You’ve heard the phrase “Start ‘em young!” Well that definitely applies to organizing. Growing up, did anyone help teach you how to create and maintain organizational systems? Maybe it was your mother who showed you her meticulous methods or a teacher who demonstrated how to be tidy. Whatever the source, it is ideal for the origins of organization to begin in childhood when individuals are thrust into new responsibility and routines. Since organizing does not come naturally to everyone, many need to be taught these important life skills, especially young adults who are venturing off on their own.
Here are some basic pointers for those just starting to structure their organizational success as an adult:
- Create a paper or electronic system: Stacks of paper or rows of emails can accumulate quickly. It is important to establish a folder or file system for all of your documents.
- Carve out time to de-clutter: Set aside a day per week, either after work or on a weekend to maintain your systems. Put away dishes or hang your clothes.

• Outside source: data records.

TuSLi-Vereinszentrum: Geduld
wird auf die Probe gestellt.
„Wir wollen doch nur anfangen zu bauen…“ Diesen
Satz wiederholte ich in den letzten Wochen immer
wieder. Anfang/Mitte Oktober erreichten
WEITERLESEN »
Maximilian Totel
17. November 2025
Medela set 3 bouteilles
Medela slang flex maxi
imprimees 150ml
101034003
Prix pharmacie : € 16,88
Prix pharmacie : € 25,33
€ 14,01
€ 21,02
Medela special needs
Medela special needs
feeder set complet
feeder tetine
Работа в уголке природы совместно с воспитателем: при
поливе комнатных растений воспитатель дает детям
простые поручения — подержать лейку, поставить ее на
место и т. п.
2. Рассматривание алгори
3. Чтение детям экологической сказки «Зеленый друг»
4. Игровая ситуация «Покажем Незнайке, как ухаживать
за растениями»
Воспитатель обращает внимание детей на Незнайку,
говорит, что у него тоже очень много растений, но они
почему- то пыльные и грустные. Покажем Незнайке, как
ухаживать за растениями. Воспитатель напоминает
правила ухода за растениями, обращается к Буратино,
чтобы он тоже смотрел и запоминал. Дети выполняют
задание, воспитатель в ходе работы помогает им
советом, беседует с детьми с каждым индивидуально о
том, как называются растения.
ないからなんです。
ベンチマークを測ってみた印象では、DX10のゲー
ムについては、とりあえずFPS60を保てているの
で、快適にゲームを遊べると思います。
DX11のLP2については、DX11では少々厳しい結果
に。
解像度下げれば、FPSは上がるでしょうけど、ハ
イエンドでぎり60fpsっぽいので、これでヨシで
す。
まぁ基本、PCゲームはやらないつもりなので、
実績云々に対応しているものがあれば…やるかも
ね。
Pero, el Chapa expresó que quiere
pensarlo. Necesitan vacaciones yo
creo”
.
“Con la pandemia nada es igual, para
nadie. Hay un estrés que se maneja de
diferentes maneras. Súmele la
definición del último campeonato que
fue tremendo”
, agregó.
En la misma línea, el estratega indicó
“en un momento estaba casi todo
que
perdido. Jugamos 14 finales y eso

Sort your mail and file papers. Donate, toss, shred, or recycle what you no longer need. Update your weekly calendar. Remember it is much easier to keep up than start over. Maintenance is key to organizational success.
- Make lists and use calendars: DO NOT RELY on your young brain to remember everything! Use one calendar to record all of your appointments. Write down your to do lists and plan your week accordingly.
- REMEMBER: There isn’t one right way to be organized. Systems can change and be altered with time and necessity. What matters is that they work for you –bringing order, structure, and simplicity to your life.